Inne komentarze w Tygodniku Podhalańskim (2018)

Maciej Pinkwart

Majteczki misyjne

 

Zakopiańska Równia Krupowa (występująca często pod niby-regionalnym pseudonimem „Rówień”) jest ogólnopolskim zabytkiem i dlatego rządowa telewizja w ramach swej działalności misyjnej realizowanej z naszych podatków, za zgodą i ochotą miejscowych władz dokonały jej sylwestrowej dewastacji, niszcząc przy okazji okolicę i do reszty unicestwiając opinię Zakopanego, jako miasta kultury. Ocenianie poziomu występów nie ma sensu, bo poziom nie występował, raczej pion, a najlepszą recenzję zaprezentowała Maryla Rodowicz, śpiewając pieśń Głęboka studzienka.
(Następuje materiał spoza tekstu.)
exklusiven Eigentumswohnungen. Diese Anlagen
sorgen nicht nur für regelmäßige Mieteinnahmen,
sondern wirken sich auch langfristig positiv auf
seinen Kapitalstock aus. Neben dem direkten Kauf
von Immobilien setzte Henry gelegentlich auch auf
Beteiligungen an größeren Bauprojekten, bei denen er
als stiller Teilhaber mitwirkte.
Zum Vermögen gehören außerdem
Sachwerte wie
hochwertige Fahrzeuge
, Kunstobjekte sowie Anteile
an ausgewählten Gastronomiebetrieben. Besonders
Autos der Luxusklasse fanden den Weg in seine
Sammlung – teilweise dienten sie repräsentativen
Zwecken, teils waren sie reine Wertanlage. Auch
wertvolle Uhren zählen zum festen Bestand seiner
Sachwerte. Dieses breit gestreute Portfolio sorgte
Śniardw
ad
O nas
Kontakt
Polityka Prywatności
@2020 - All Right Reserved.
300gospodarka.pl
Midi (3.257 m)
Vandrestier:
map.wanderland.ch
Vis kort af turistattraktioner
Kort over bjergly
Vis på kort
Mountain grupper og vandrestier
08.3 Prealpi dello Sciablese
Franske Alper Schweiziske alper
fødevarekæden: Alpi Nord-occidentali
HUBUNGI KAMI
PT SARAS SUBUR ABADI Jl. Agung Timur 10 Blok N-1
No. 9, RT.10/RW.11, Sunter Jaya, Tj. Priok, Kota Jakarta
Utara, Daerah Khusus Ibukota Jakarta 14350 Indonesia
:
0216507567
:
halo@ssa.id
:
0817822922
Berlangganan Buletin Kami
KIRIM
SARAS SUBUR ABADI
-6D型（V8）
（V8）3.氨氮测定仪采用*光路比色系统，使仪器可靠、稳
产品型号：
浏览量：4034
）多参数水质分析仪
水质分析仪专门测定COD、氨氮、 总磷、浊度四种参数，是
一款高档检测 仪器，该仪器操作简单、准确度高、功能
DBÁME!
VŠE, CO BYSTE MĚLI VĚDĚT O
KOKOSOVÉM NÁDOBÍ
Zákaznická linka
Imprezę w Zakopanem nazywano w reklamach góralskim Sylwestrem, góralszczyzna była wciąż eksponowana, a ze sceny wciąż rozlegały się apostrofy do górali, przy czym – jak się wydaje – za górali uważano wszystkich, którzy zgromadzili się przed sceną. Było ich, jak stwierdzili prowadzący, ponad 100 tysięcy. Związek Podhalan powinien od wszystkich tych górali ściągnąć składki członkowskie, chyba że publiczność sylwestrową uzna się za górali honoris causa. Pewna pani biegała po scenie wrzeszcząc do publiczności, by górale pokazali swoje, no, cechy męskie. Nie napiszę, jak wołała, bo ja jestem z tych czasów, kiedy chamstwo było chamstwem, a nie specyfiką kultury masowej. Żaden góral niczego takiego publicznie nie pokazał, jedynie burmistrz Leszek Dorula zademonstrował elegancki garnitur, składając noworoczne życzenia. Ze szczegółów garderoby największe wzięcie miały majteczki w kropeczki, o których pieśń niosła się od krzyża na Gubałówce po krzyż na Giewoncie, wszędzie budząc zrozumiały entuzjazm, a u niektórych nostalgiczne wspomnienie młodości i dawnych inicjacji kulturowych, kiedy to na magnetofonach kasetowych można było wsłuchiwać się w zachęty do demonstrowania bielizny, a następnie korzystania w różnych celach z mydełka Fa. Pieśń o mydełku kojarzy mi się z filmem Ostatnie tango w Paryżu.

Tanga nie było, co najwyżej można było obejrzeć tangi, czyli odmianę stringów, ukazywanych przez artystki, co mi się po wyłączeniu dźwięku podobało, choć żadne z tych szczegółów garderoby nie były w kropeczki. Wiem, że moje krytykanctwo może spotkać się ze słusznym oburzeniem tzw. suwerena (kiedyś po moim krytycznym tekście o rozrywce na Równi Krupowej, jakiś suweren mi napisał: jak się Pinkwartowi nie podoba, to niech idzie do Teatru Witkacego!), bo przecież mogłem przełączyć kanał. No, mogłem, ale większego kanału bym nie znalazł, a poza tym masochizm jest naszą cechą narodową. Zresztą zamykanie oczu na rzeczywistość nie jest najlepszym sposobem na jej zmianę.

Ostrą konfrontację z rzeczywistością mieli zarówno ci, którzy wracali z zakopiańskiego Sylwestra Marzeń, jak i ci, którzy nie uczestnicząc w nim, chcieli po Nowym Roku normalnie poruszać się po terenie Podhala. Wcale mi ich nie żal. Trzeba się przyzwyczajać do tego, że rozwijając się w obecnym kierunku, wrócimy do furmanek i piechotki. Cywilizacyjnie najwyraźniej znaleźliśmy się na urządzeniu, które w fizyce nazywa się rówień pochyła.